● **To do**
Only the lines from the one containing "be sent to." to the end of the data are wanted; print them exactly as they appear.

● **Data for the task**
********
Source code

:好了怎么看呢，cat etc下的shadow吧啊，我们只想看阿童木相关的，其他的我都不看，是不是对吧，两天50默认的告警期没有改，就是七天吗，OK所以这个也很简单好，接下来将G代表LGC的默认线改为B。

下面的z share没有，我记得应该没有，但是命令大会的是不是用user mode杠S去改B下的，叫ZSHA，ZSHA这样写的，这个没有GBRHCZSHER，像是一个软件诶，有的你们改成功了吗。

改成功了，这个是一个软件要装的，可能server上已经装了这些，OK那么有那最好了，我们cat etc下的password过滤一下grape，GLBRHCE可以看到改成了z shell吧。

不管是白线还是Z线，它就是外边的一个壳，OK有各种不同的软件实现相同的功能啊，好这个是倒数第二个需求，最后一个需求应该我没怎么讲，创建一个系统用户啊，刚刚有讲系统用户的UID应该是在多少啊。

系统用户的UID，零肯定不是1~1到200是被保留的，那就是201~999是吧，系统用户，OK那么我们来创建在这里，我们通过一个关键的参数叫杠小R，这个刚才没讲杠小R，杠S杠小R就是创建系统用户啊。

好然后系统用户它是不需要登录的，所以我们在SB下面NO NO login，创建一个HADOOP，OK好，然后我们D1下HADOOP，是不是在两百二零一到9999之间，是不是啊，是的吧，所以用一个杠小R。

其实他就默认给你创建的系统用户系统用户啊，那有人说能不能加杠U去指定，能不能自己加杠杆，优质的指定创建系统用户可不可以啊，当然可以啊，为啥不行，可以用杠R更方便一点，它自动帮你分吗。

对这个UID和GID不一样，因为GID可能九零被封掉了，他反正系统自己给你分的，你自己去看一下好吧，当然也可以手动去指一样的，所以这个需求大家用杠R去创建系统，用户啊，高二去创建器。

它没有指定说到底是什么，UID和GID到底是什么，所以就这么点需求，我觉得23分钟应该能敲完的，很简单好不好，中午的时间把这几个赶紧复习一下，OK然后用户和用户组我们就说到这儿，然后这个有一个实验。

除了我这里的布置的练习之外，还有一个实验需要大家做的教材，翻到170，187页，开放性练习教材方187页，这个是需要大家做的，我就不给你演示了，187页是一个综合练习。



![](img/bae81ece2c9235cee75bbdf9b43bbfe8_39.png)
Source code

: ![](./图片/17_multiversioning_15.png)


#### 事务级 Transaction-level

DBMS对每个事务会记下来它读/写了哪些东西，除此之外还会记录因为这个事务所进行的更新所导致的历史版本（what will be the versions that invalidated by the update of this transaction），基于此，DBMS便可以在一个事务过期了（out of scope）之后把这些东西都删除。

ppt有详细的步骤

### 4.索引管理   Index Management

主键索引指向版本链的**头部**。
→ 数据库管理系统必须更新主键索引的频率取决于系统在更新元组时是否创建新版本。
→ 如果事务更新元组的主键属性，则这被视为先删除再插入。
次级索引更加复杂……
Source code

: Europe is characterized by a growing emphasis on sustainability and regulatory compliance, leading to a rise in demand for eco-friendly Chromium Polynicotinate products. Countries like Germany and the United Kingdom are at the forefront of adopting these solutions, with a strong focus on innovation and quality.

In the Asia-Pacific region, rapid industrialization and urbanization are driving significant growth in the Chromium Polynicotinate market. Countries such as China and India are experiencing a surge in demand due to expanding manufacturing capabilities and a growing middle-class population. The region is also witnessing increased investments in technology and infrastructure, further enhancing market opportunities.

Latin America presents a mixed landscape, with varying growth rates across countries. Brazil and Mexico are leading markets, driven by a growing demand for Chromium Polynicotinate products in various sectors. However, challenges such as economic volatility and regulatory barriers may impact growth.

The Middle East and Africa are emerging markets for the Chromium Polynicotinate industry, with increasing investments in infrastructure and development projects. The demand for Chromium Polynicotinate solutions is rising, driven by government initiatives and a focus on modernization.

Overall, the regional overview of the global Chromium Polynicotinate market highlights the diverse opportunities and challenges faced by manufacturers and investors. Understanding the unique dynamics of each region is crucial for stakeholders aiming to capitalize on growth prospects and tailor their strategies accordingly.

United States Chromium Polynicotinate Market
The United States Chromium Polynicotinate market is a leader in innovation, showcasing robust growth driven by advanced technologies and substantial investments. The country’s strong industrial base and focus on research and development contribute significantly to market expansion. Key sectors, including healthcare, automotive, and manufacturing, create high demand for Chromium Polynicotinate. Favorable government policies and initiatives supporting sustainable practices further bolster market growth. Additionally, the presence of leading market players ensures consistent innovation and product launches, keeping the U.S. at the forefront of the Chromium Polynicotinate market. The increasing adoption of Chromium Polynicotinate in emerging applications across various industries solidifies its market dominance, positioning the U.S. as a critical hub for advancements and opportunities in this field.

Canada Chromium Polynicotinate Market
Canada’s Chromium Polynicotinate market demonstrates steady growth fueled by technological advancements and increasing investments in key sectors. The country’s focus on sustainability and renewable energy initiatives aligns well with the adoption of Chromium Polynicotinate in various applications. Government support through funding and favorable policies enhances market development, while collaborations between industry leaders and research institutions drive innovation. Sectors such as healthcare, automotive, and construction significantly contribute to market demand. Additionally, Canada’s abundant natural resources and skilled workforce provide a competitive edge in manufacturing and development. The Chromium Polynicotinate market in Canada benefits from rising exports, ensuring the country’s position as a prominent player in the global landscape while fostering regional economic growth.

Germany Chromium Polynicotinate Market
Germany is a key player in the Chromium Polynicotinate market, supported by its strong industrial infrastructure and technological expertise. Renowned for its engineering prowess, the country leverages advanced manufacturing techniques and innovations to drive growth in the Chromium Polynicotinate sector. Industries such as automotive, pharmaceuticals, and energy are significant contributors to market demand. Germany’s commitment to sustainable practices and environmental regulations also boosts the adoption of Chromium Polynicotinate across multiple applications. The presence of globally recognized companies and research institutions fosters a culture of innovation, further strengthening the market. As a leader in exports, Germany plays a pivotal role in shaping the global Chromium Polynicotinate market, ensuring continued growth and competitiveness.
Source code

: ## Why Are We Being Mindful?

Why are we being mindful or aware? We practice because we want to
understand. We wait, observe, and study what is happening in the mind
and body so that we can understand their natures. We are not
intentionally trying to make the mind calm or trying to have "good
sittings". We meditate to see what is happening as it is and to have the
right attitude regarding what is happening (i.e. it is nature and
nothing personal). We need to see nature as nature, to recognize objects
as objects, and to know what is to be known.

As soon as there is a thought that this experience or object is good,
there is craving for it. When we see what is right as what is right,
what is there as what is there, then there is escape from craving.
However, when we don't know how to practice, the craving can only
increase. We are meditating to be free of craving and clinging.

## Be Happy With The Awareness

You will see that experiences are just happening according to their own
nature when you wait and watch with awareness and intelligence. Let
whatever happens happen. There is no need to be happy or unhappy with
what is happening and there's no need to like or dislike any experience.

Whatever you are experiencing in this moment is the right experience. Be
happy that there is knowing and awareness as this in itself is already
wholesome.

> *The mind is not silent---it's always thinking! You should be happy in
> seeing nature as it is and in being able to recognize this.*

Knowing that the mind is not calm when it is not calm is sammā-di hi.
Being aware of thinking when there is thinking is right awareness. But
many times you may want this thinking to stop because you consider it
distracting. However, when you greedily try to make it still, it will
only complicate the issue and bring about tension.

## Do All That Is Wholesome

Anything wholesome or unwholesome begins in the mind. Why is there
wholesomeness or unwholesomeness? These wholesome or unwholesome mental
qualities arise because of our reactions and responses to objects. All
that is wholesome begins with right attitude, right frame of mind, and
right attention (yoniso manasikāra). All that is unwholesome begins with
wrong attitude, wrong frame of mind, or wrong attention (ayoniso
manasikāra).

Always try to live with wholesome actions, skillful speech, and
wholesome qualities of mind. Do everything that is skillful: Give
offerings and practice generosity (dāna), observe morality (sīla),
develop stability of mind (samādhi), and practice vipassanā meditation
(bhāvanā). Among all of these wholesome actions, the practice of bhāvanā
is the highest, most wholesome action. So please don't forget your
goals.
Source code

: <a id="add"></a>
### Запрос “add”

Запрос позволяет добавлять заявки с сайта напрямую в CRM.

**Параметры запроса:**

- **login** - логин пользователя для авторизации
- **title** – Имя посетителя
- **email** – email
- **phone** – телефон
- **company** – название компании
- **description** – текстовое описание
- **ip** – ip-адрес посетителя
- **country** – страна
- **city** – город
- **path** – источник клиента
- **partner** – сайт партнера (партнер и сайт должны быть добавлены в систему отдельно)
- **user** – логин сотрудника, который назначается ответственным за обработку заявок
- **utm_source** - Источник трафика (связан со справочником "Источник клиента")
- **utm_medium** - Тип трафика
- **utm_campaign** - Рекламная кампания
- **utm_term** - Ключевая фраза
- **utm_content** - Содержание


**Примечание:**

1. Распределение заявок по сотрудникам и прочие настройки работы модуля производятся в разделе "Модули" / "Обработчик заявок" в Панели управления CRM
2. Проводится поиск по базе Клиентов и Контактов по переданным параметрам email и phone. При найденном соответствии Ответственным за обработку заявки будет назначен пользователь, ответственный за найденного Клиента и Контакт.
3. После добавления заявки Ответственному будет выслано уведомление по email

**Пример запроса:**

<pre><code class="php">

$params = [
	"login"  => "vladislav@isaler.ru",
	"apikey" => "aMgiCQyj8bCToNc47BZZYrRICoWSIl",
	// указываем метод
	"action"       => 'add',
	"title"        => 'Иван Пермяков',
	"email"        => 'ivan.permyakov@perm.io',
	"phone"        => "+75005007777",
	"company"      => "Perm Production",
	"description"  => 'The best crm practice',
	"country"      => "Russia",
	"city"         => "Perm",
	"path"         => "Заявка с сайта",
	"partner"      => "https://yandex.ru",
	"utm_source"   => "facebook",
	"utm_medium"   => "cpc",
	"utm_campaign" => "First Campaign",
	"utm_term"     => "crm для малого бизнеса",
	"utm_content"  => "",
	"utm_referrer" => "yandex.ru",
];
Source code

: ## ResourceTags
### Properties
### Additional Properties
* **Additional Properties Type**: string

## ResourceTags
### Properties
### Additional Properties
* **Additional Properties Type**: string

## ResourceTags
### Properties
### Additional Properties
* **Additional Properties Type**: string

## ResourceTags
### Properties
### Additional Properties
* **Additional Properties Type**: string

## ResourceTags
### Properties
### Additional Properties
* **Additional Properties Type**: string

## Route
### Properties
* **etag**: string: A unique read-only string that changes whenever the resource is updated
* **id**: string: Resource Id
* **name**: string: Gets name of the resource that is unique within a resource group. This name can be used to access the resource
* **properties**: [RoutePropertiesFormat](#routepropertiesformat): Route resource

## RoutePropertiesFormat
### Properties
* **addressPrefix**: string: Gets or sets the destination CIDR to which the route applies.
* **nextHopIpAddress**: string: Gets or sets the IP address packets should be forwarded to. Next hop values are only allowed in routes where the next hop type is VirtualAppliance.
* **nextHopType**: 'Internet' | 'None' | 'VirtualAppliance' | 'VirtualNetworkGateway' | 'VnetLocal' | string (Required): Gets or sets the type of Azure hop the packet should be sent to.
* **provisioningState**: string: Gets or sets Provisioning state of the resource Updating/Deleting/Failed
********
● **Solution for this problem**
* **nextHopType**: 'Internet' | 'None' | 'VirtualAppliance' | 'VirtualNetworkGateway' | 'VnetLocal' | string (Required): Gets or sets the type of Azure hop the packet should be sent to.
* **provisioningState**: string: Gets or sets Provisioning state of the resource Updating/Deleting/Failed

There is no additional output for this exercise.